**EXERCISE INSTRUCTIONS:** Can you rewrite the lines below as a numbered list, leaving out any blank lines?

>> begin DATA PROVIDED

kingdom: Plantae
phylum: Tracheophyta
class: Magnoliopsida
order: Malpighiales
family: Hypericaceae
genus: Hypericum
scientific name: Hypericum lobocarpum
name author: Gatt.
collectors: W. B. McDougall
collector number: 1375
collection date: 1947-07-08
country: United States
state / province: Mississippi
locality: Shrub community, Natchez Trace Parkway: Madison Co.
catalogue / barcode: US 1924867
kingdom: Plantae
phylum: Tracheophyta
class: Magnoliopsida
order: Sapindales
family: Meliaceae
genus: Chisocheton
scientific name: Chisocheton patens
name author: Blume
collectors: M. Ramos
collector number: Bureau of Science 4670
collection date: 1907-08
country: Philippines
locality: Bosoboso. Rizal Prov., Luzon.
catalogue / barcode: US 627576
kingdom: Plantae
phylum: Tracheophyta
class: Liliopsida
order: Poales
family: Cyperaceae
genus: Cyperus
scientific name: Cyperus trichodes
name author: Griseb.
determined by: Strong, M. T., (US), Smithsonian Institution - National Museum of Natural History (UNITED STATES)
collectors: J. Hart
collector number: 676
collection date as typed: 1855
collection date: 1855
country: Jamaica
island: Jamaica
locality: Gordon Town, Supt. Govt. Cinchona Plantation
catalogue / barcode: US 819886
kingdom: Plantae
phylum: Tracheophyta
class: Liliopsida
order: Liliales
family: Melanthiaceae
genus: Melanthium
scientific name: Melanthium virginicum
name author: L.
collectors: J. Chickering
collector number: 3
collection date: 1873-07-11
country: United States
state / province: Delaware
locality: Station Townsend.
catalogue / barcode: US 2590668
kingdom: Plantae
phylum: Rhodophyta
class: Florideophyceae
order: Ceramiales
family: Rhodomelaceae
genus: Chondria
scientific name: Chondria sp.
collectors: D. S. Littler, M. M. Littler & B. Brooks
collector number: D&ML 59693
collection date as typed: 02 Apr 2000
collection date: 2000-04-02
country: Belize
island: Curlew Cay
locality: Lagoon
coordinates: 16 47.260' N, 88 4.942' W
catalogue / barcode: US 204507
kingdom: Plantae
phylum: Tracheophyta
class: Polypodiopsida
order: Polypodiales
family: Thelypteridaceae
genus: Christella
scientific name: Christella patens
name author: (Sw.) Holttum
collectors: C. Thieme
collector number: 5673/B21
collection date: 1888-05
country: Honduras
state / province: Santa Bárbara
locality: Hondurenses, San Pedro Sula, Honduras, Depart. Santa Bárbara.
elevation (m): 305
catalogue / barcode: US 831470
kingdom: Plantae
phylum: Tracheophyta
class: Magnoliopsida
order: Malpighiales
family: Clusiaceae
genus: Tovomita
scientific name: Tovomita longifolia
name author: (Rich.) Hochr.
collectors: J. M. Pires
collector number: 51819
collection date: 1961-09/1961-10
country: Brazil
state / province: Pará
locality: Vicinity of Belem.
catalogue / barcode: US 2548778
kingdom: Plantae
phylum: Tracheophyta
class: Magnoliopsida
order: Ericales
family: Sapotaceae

>> end DATA PROVIDED

**SOLUTION FOR THIS EXERCISE:**
1. kingdom: Plantae
2. phylum: Tracheophyta
3. class: Magnoliopsida
4. order: Malpighiales
5. family: Hypericaceae
6. genus: Hypericum
7. scientific name: Hypericum lobocarpum
8. name author: Gatt.
9. collectors: W. B. McDougall
10. collector number: 1375
11. collection date: 1947-07-08
12. country: United States
13. state / province: Mississippi
14. locality: Shrub community, Natchez Trace Parkway: Madison Co.
15. catalogue / barcode: US 1924867
16. kingdom: Plantae
17. phylum: Tracheophyta
18. class: Magnoliopsida
19. order: Sapindales
20. family: Meliaceae
21. genus: Chisocheton
22. scientific name: Chisocheton patens
23. name author: Blume
24. collectors: M. Ramos
25. collector number: Bureau of Science 4670
26. collection date: 1907-08
27. country: Philippines
28. locality: Bosoboso. Rizal Prov., Luzon.
29. catalogue / barcode: US 627576
30. kingdom: Plantae
31. phylum: Tracheophyta
32. class: Liliopsida
33. order: Poales
34. family: Cyperaceae
35. genus: Cyperus
36. scientific name: Cyperus trichodes
37. name author: Griseb.
38. determined by: Strong, M. T., (US), Smithsonian Institution - National Museum of Natural History (UNITED STATES)
39. collectors: J. Hart
40. collector number: 676
41. collection date as typed: 1855
42. collection date: 1855
43. country: Jamaica
44. island: Jamaica
45. locality: Gordon Town, Supt. Govt. Cinchona Plantation
46. catalogue / barcode: US 819886
47. kingdom: Plantae
48. phylum: Tracheophyta
49. class: Liliopsida
50. order: Liliales
51. family: Melanthiaceae
52. genus: Melanthium
53. scientific name: Melanthium virginicum
54. name author: L.
55. collectors: J. Chickering
56. collector number: 3
57. collection date: 1873-07-11
58. country: United States
59. state / province: Delaware
60. locality: Station Townsend.
61. catalogue / barcode: US 2590668
62. kingdom: Plantae
63. phylum: Rhodophyta
64. class: Florideophyceae
65. order: Ceramiales
66. family: Rhodomelaceae
67. genus: Chondria
68. scientific name: Chondria sp.
69. collectors: D. S. Littler, M. M. Littler & B. Brooks
70. collector number: D&ML 59693
71. collection date as typed: 02 Apr 2000
72. collection date: 2000-04-02
73. country: Belize
74. island: Curlew Cay
75. locality: Lagoon
76. coordinates: 16 47.260' N, 88 4.942' W
77. catalogue / barcode: US 204507
78. kingdom: Plantae
79. phylum: Tracheophyta
80. class: Polypodiopsida
81. order: Polypodiales
82. family: Thelypteridaceae
83. genus: Christella
84. scientific name: Christella patens
85. name author: (Sw.) Holttum
86. collectors: C. Thieme
87. collector number: 5673/B21
88. collection date: 1888-05
89. country: Honduras
90. state / province: Santa Bárbara
91. locality: Hondurenses, San Pedro Sula, Honduras, Depart. Santa Bárbara.
92. elevation (m): 305
93. catalogue / barcode: US 831470
94. kingdom: Plantae
95. phylum: Tracheophyta
96. class: Magnoliopsida
97. order: Malpighiales
98. family: Clusiaceae
99. genus: Tovomita
100. scientific name: Tovomita longifolia
101. name author: (Rich.) Hochr.
102. collectors: J. M. Pires
103. collector number: 51819
104. collection date: 1961-09/1961-10
105. country: Brazil
106. state / province: Pará
107. locality: Vicinity of Belem.
108. catalogue / barcode: US 2548778
109. kingdom: Plantae
110. phylum: Tracheophyta
111. class: Magnoliopsida
112. order: Ericales
113. family: Sapotaceae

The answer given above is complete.